Having picked the wrong lifeboat, Labor seems set to clamber back on the Titanic. With the mast broken, the rudder lost and the rocks looming, the backbench's panic is understandable: and their despair is far more credible than Julia Gillard's claim that the raft really is afloat and making headway.
Gillard's problem is that like all regicides, her legitimacy rests solely on being able to deliver for her backers; with that in tatters, the result is mayhem not seen in federal politics since the collapse of the Scullin Labor government in 1931. But at least that government shattered on matters of principle; bereft of principles from the outset, the Gillard government has none over which to brawl. Little wonder its death agonies have all the dignity of a fight between rabid dogs.
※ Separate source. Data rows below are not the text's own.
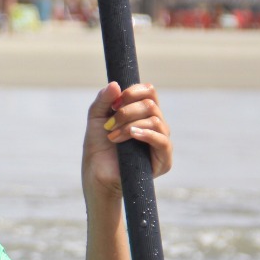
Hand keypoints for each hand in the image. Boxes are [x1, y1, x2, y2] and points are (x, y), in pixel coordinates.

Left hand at [82, 82, 172, 202]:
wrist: (96, 175)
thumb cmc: (97, 148)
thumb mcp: (97, 119)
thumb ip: (103, 100)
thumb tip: (115, 84)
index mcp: (143, 114)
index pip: (149, 92)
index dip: (132, 92)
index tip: (114, 104)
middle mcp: (155, 125)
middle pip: (151, 104)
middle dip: (126, 111)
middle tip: (109, 125)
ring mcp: (161, 142)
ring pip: (155, 120)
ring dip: (130, 125)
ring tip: (113, 137)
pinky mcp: (163, 160)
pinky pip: (162, 140)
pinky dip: (147, 135)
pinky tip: (132, 136)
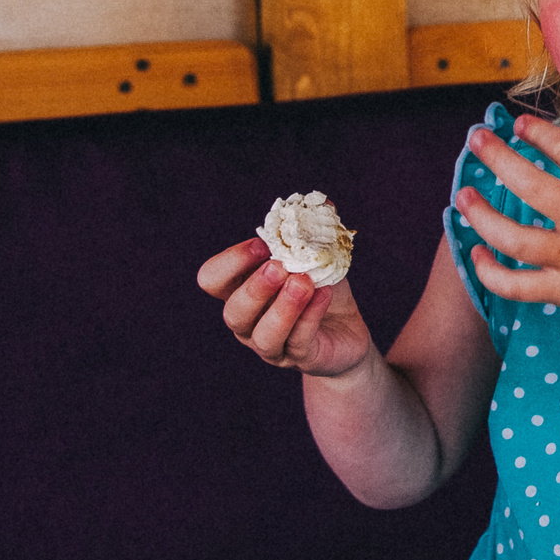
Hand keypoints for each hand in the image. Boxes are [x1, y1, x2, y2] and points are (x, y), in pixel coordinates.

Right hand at [196, 237, 375, 377]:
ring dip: (283, 307)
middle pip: (233, 312)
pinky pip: (298, 342)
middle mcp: (249, 322)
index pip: (213, 279)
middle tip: (280, 266)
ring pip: (263, 335)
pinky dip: (310, 316)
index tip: (261, 243)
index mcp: (240, 290)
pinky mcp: (301, 358)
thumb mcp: (316, 256)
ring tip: (304, 282)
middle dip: (255, 288)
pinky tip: (324, 294)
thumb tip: (322, 201)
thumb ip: (312, 231)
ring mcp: (272, 345)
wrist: (346, 330)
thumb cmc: (319, 289)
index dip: (230, 261)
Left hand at [453, 110, 559, 339]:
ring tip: (463, 195)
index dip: (541, 133)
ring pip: (514, 238)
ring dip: (481, 215)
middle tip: (476, 138)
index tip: (519, 124)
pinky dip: (491, 273)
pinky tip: (477, 253)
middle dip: (497, 157)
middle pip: (531, 186)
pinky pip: (517, 286)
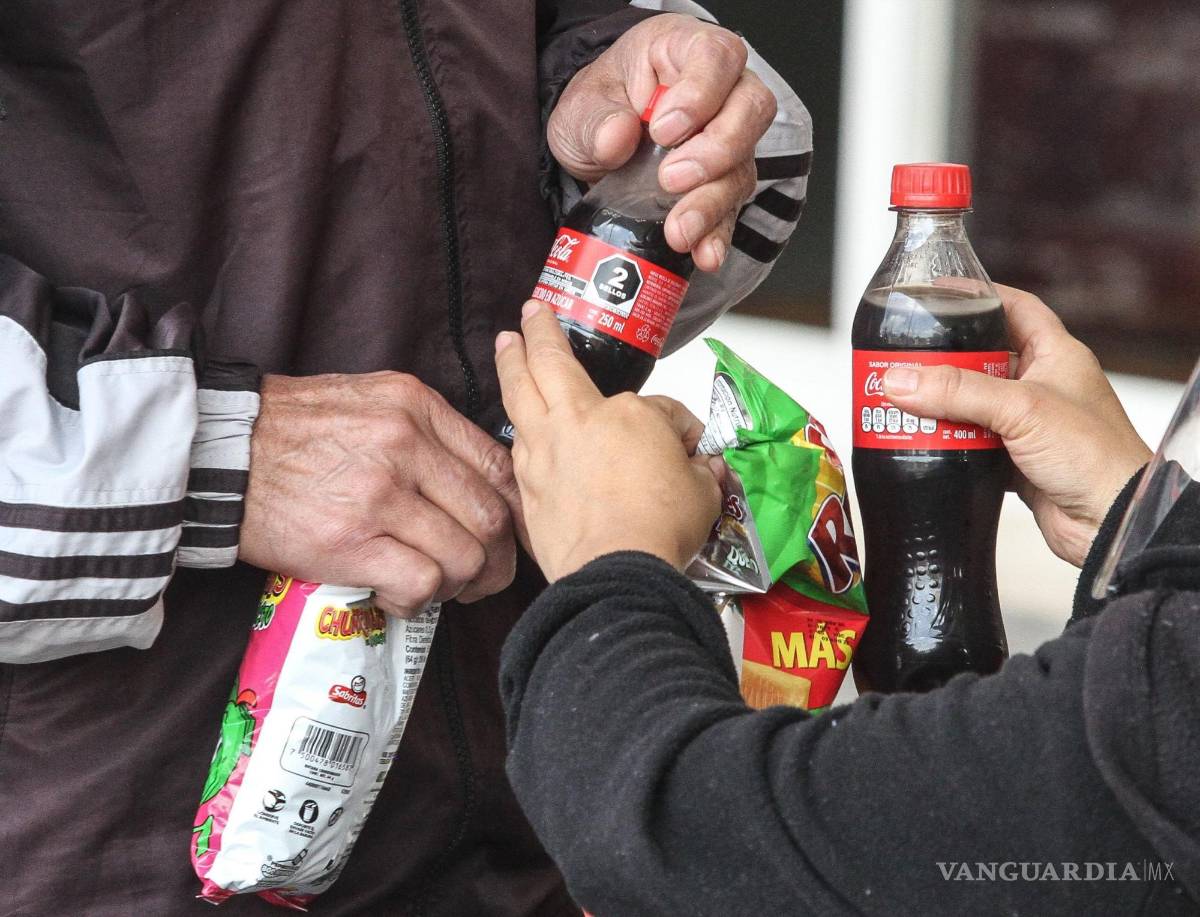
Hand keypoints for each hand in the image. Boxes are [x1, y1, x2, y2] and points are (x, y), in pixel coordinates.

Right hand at [239, 372, 524, 615]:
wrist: (217, 451)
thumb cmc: (293, 431)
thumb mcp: (371, 402)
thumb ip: (426, 433)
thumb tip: (476, 483)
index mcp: (416, 407)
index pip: (498, 466)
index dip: (516, 512)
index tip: (511, 537)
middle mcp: (405, 445)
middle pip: (490, 517)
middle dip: (497, 561)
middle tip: (482, 578)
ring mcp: (378, 494)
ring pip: (464, 555)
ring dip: (459, 585)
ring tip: (435, 588)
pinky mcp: (349, 542)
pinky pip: (420, 582)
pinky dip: (418, 600)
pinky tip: (396, 595)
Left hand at [495, 301, 722, 580]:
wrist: (615, 573)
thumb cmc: (659, 528)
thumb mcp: (703, 491)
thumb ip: (700, 470)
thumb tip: (704, 467)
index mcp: (627, 414)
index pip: (656, 406)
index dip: (678, 426)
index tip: (687, 446)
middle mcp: (576, 421)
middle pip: (547, 362)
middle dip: (537, 331)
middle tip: (530, 312)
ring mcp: (544, 453)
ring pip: (518, 396)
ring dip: (511, 367)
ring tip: (505, 350)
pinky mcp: (527, 487)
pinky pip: (516, 446)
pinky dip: (517, 429)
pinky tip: (518, 427)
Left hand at [548, 13, 776, 272]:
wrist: (596, 146)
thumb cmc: (599, 108)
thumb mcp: (581, 106)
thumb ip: (595, 120)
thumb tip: (616, 137)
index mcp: (685, 51)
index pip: (717, 56)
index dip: (700, 93)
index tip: (663, 129)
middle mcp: (722, 92)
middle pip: (749, 110)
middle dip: (715, 151)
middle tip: (671, 179)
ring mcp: (729, 141)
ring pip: (743, 166)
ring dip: (712, 203)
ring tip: (679, 230)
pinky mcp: (723, 185)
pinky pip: (732, 211)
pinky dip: (717, 235)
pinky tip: (704, 253)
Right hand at [882, 285, 1151, 566]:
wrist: (1111, 522)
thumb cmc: (1096, 457)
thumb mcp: (1021, 409)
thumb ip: (958, 391)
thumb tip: (901, 380)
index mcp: (1056, 355)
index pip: (1016, 308)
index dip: (980, 295)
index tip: (941, 293)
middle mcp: (1042, 385)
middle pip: (982, 358)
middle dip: (944, 359)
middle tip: (906, 357)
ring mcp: (1027, 424)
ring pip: (971, 403)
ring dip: (940, 405)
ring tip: (903, 399)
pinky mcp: (1014, 460)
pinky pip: (970, 442)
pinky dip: (947, 442)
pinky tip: (922, 439)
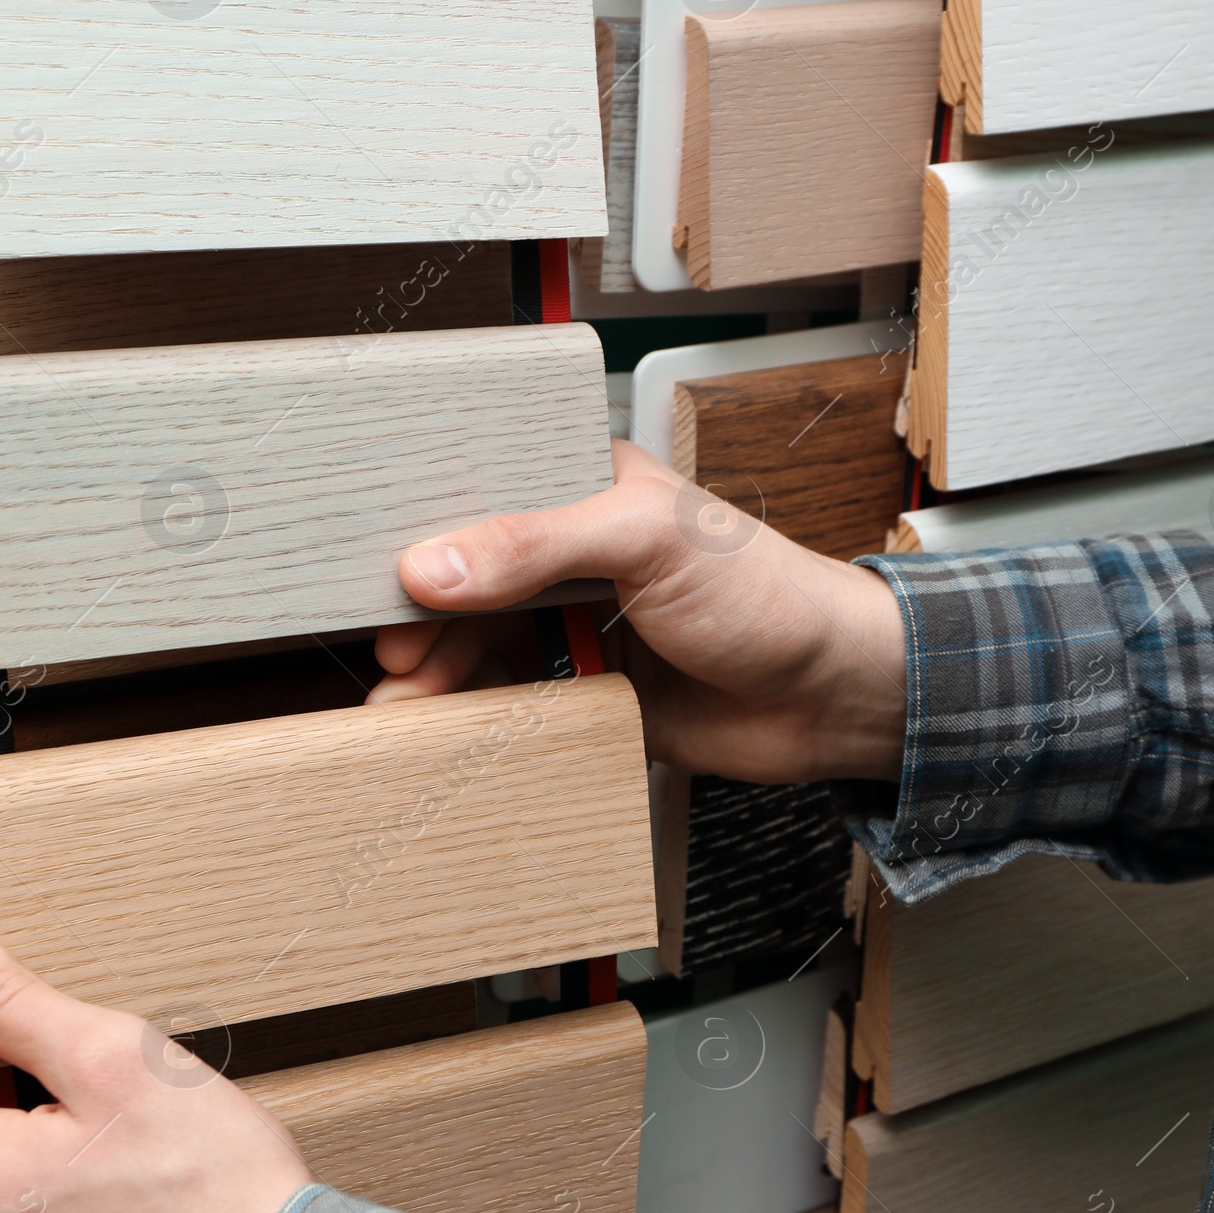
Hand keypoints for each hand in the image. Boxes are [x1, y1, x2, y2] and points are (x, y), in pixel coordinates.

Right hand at [371, 441, 907, 785]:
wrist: (830, 697)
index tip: (383, 581)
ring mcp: (580, 622)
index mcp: (585, 484)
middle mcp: (575, 551)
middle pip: (468, 580)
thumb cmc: (767, 594)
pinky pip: (514, 702)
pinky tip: (450, 728)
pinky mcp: (590, 692)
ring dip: (439, 676)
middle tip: (395, 659)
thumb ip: (536, 544)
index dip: (425, 537)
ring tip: (404, 707)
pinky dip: (477, 715)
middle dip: (421, 620)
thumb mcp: (646, 541)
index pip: (480, 496)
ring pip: (482, 644)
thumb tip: (432, 564)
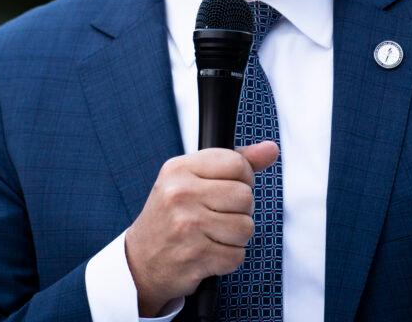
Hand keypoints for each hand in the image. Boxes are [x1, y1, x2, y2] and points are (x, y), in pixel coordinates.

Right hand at [124, 141, 278, 315]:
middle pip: (245, 196)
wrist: (140, 262)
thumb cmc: (170, 216)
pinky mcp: (196, 256)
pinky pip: (237, 255)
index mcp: (179, 169)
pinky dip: (228, 258)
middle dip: (240, 210)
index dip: (243, 178)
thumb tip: (271, 149)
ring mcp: (187, 226)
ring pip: (246, 227)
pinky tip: (208, 252)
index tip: (229, 189)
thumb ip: (233, 162)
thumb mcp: (191, 179)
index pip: (237, 163)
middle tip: (217, 216)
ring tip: (212, 235)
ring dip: (235, 237)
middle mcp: (181, 194)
But far from managing those threats, Gillard seems intent on entrenching as many bad policies as she can, while locking in one unaffordable spending commitment after the other. Captive to the unions that created her, her goal is to spoil Tony Abbott's pitch, regardless of the costs.
Even more than the scandals that have swirled about her, it is that willingness to undermine our prosperity that makes Gillard unfit to govern. Even more than the chaos that surrounds her, it breaks faith with the electorate, compromising its right to change course. And even more than the repeated failures, it is why Labor's only refuge is on the ship of fools.